## Problem to work on
Restate the records that follow word for word; no pictures should appear.

** START Source data **

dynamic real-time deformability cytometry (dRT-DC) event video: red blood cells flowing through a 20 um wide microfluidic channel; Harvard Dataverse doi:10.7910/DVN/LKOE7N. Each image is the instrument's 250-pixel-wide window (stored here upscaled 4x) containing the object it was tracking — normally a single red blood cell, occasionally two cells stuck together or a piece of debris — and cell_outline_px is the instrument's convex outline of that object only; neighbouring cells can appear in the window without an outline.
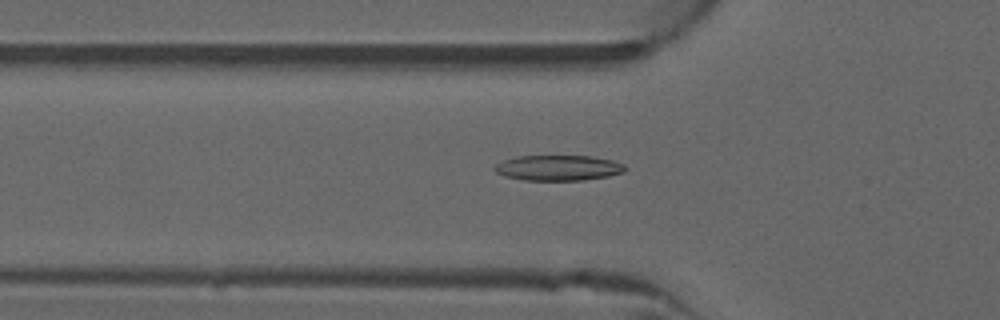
{"species": "common noctule bat (a hibernating species)", "species_latin": "Nyctalus noctula", "temperature_condition": "warm", "stored_images_in_passage": 51, "camera_frame_rate_fps": 3000, "um_per_image_px": 0.085, "animal": {"sex": "male", "forearm_length_mm": 52.5}, "frame": {"image": 1, "passage_image": 17, "time_ms": 5.333, "image_size_px": [1000, 320], "cell_outline_px": [[628, 168], [624, 172], [608, 176], [584, 180], [524, 180], [504, 176], [496, 172], [492, 168], [496, 164], [504, 160], [516, 156], [592, 156], [612, 160], [624, 164]], "centroid_in_image_um": [47.46, 14.27], "position_along_channel_um": 78.3, "area_um2": 19.42}}
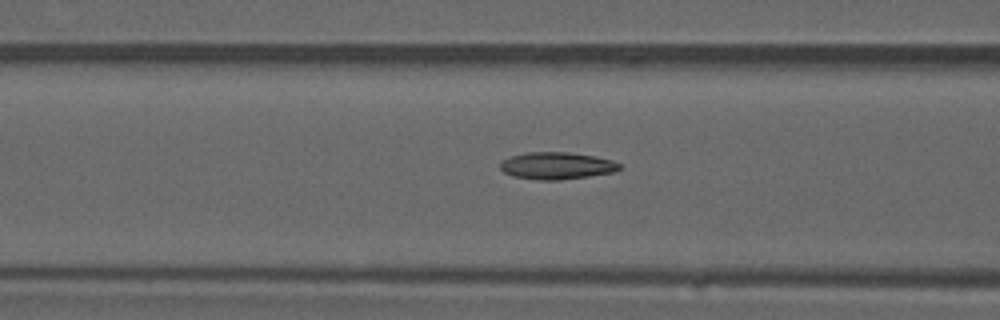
{"frame": {"image": 2, "passage_image": 20, "time_ms": 6.333, "image_size_px": [1000, 320], "cell_outline_px": [[620, 168], [612, 172], [588, 176], [560, 180], [540, 180], [512, 176], [504, 172], [500, 168], [500, 160], [524, 152], [568, 152], [596, 156], [612, 160], [620, 164]], "centroid_in_image_um": [47.28, 14.08], "position_along_channel_um": 119.3, "area_um2": 18.84}}
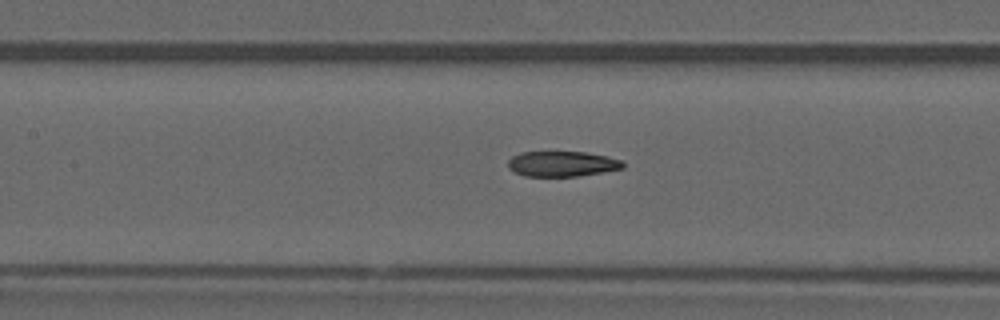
{"frame": {"image": 3, "passage_image": 23, "time_ms": 7.333, "image_size_px": [1000, 320], "cell_outline_px": [[624, 168], [580, 176], [524, 176], [512, 172], [508, 168], [508, 160], [512, 156], [520, 152], [584, 152], [608, 156], [620, 160], [624, 164]], "centroid_in_image_um": [47.74, 13.93], "position_along_channel_um": 159.7, "area_um2": 17.05}, "authors_computed_cell_mechanics": {"area_um2": 18.1492, "velocity_mm_per_s": 4.0228, "shape_relaxation_time_tau1_ms": null, "shape_relaxation_time_tau2_ms": 3.2285, "deformation_change_tau1": null, "deformation_change_tau2": 0.1152}}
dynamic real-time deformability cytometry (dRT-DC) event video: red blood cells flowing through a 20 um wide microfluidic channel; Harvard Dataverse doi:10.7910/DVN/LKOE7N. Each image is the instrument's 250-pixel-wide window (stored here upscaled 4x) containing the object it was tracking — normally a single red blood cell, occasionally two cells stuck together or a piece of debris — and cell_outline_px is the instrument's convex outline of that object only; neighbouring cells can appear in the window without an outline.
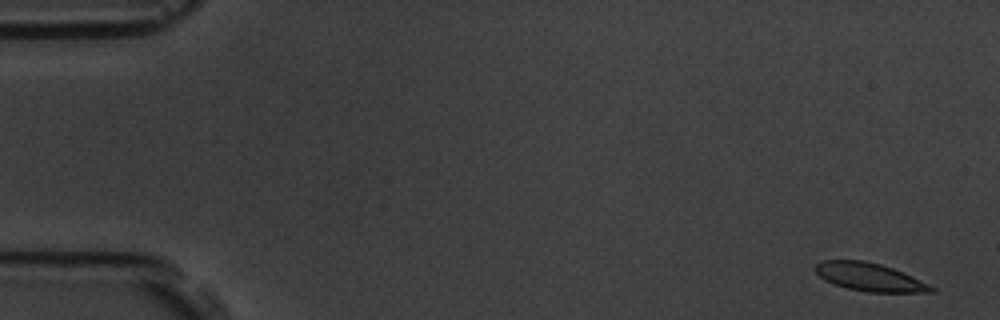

** END Source data **

## Output for this task
dynamic real-time deformability cytometry (dRT-DC) event video: red blood cells flowing through a 20 um wide microfluidic channel; Harvard Dataverse doi:10.7910/DVN/LKOE7N. Each image is the instrument's 250-pixel-wide window (stored here upscaled 4x) containing the object it was tracking — normally a single red blood cell, occasionally two cells stuck together or a piece of debris — and cell_outline_px is the instrument's convex outline of that object only; neighbouring cells can appear in the window without an outline.
{"species": "common noctule bat (a hibernating species)", "species_latin": "Nyctalus noctula", "temperature_condition": "warm", "stored_images_in_passage": 51, "camera_frame_rate_fps": 3000, "um_per_image_px": 0.085, "animal": {"sex": "male", "forearm_length_mm": 52.5}, "frame": {"image": 1, "passage_image": 17, "time_ms": 5.333, "image_size_px": [1000, 320], "cell_outline_px": [[628, 168], [624, 172], [608, 176], [584, 180], [524, 180], [504, 176], [496, 172], [492, 168], [496, 164], [504, 160], [516, 156], [592, 156], [612, 160], [624, 164]], "centroid_in_image_um": [47.46, 14.27], "position_along_channel_um": 78.3, "area_um2": 19.42}}
{"frame": {"image": 2, "passage_image": 20, "time_ms": 6.333, "image_size_px": [1000, 320], "cell_outline_px": [[620, 168], [612, 172], [588, 176], [560, 180], [540, 180], [512, 176], [504, 172], [500, 168], [500, 160], [524, 152], [568, 152], [596, 156], [612, 160], [620, 164]], "centroid_in_image_um": [47.28, 14.08], "position_along_channel_um": 119.3, "area_um2": 18.84}}
{"frame": {"image": 3, "passage_image": 23, "time_ms": 7.333, "image_size_px": [1000, 320], "cell_outline_px": [[624, 168], [580, 176], [524, 176], [512, 172], [508, 168], [508, 160], [512, 156], [520, 152], [584, 152], [608, 156], [620, 160], [624, 164]], "centroid_in_image_um": [47.74, 13.93], "position_along_channel_um": 159.7, "area_um2": 17.05}, "authors_computed_cell_mechanics": {"area_um2": 18.1492, "velocity_mm_per_s": 4.0228, "shape_relaxation_time_tau1_ms": null, "shape_relaxation_time_tau2_ms": 3.2285, "deformation_change_tau1": null, "deformation_change_tau2": 0.1152}}
dynamic real-time deformability cytometry (dRT-DC) event video: red blood cells flowing through a 20 um wide microfluidic channel; Harvard Dataverse doi:10.7910/DVN/LKOE7N. Each image is the instrument's 250-pixel-wide window (stored here upscaled 4x) containing the object it was tracking — normally a single red blood cell, occasionally two cells stuck together or a piece of debris — and cell_outline_px is the instrument's convex outline of that object only; neighbouring cells can appear in the window without an outline.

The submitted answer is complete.